Faisons-nous des amis des Danâkil
D’un missionnaire de la Société Tour de Garde en Éthiopie
AVEZ-VOUS essayé d’imaginer quel effet cela produit d’être obligé de faire un atterrissage forcé au cœur des régions sauvages de l’Afrique noire ? Eh bien, c’est ce qui est arrivé à trois d’entre nous, un pilote, un passager et moi-même, le 2 février 1954. Nous volions d’Asmara, Érythrée, vers Addis-Abeba, Éthiopie, lorsque le mauvais temps nous poussa au-dessus de l’Éthiopie du Nord-Est, région habitée par les Danâkil, tribu ayant un long passé de meurtres. Conformément à leur coutume, pour montrer qu’il est propre au mariage, un jeune homme en tue un autre, lui coupe les organes génitaux qu’il présente aux hommes de son village.
L’avion s’étant égaré alors que nous survolions cette contrée, l’essence vint à manquer, et nous n’eûmes d’autre alternative que celle de faire un atterrissage forcé. Choisissant un endroit qui lui parut assez dégagé, le pilote fit atterrir l’avion ; nous sortîmes et nous mîmes à remplir les réservoirs avec l’essence que nous avions emportée avec nous dans des bidons. Pendant une ou deux minutes, personne ne se montra ; puis, nous aperçûmes deux indigènes aux cheveux touffus qui s’avançaient vers nous avec de longues lances et des couteaux munis de crochets. Bientôt, des naturels vinrent de toutes les directions.
Que faire ? Nous tombâmes d’accord que nous essaierions de nous en faire des amis et que nous nous unirions le plus étroitement possible. Après que nous eûmes essayé une demi-douzaine de langues, certains des indigènes répondirent à notre salut et, en réponse à notre demande, nous reçûmes la réponse qui confirmait nos pires craintes. Oui, il s’agissait bien des Danâkil non civilisés ! Peu à peu ils entourèrent l’avion et nous observèrent avec une grande curiosité tandis que nous versions l’essence dans les réservoirs de l’appareil.
Finalement, un jeune Dankali s’approcha et nous salua en amharique : “ Tinaye-steling ! ” Comme cela parut agréable ! Tous les trois nous parlions l’amharique. Nous lui dîmes où nous allions et que nous étions à court de carburant. Il était assez sympathique, mais nous ne savions pas au juste à quoi nous attendre de cette troupe d’individus curieux et impassibles. Après avoir rempli les réservoirs, nous bondîmes tous les trois dans l’avion ; le moteur commença de tourner, ce qui fit fuir les naturels dans tous les sens. Cependant, nous constatâmes bientôt que nous ne pourrions atteindre une vitesse suffisante pour décoller dans cette région raboteuse.
Nous devions faire face à la situation : il s’agissait d’aller à pied vers les civilisés et de revenir avec des hommes pour ouvrir une piste pour l’avion, à condition que nous soyons assez heureux de sortir d’ici vivants. De nouveau, les Danâkil nous entourèrent. Nous sortîmes de l’avion et leur fîmes part de la nécessité dans laquelle nous nous trouvions de rejoindre la route. Nous demandâmes dans quelle direction elle se trouvait et si l’un d’entre eux voulait nous accompagner. Ils en discutèrent entre eux, dans leur propre langue, et nous dirent qu’ils nous emmèneraient à leur village.

* [Consigne]: Rédigez la suite du récit de l'atterrissage forcé chez les Danâkil, à partir de sa dernière phrase. Les lignes qui suivent ne sont pas nécessaires.

* [Données fournies]:

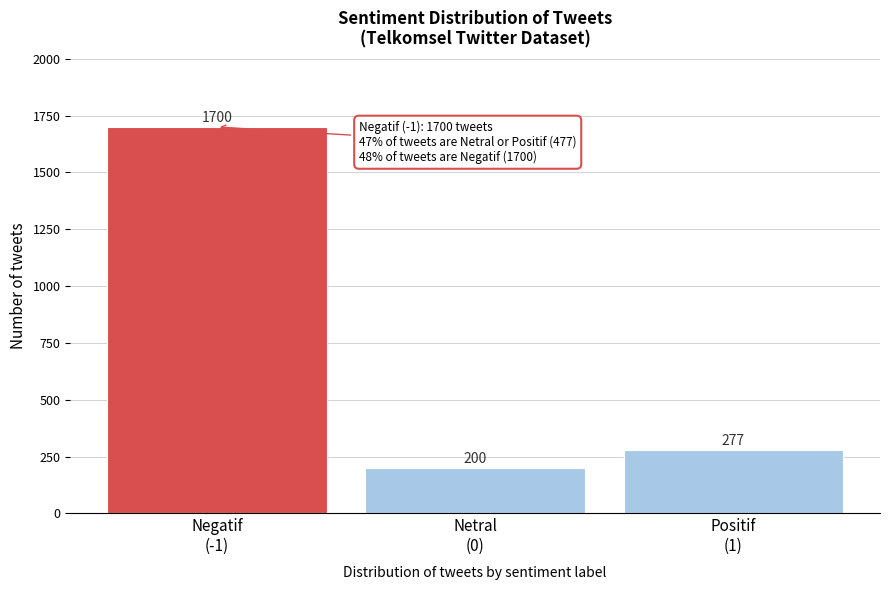

Reading left to right, extract all data points from this chart.

1700	200	277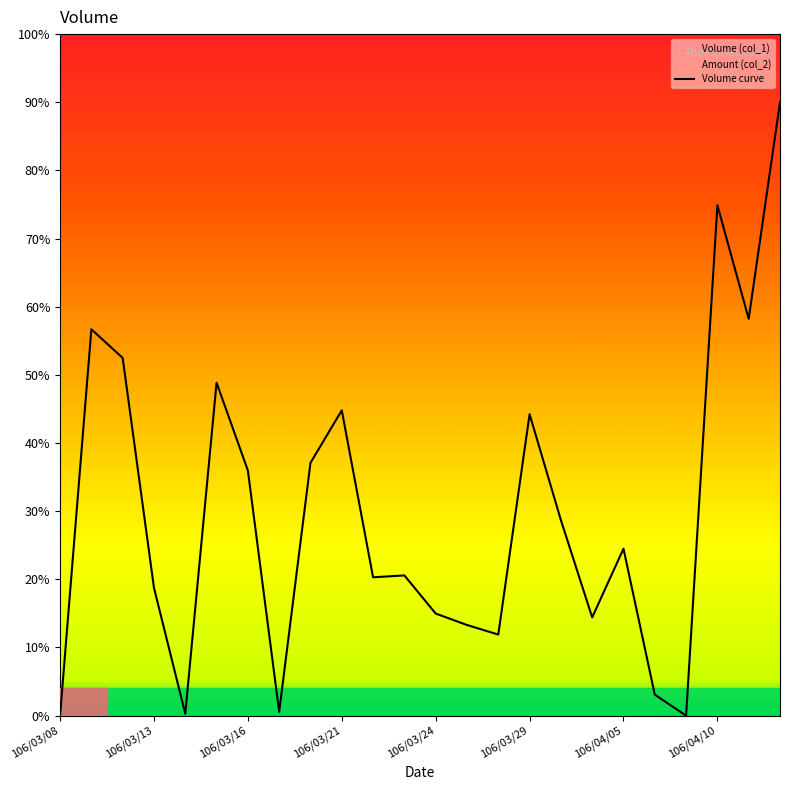

True or false: the data has more than 1 interior local peaks.

True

* [Réponse attendue]:
Bien que nous leur eussions expliqué qu’il était nécessaire que nous nous rendions sur la route, ils nous emmenèrent à leur village. Chemin faisant, — nous marchâmes pendant trente minutes — nous cherchions à nous en faire des amis en les séduisant avec le tic-tac de nos montres-bracelets et notre lampe électrique que nous allumions et éteignions tour à tour.
Lorsque nous entrâmes dans le village qu’entourait une barrière de ronces et d’épines pour empêcher les bêtes sauvages d’entrer, nous aperçûmes les Danâkil autour d’un feu. Les maisons ont environ un mètre de haut ; elles sont faites de boue et de ronces et ne sont pas aménagées pour y vivre mais seulement pour y dormir. Ils nous apportèrent de l’eau dans des gourdes sales, et, bien qu’elle fût trouble, elle nous parut bonne car nous avions soif.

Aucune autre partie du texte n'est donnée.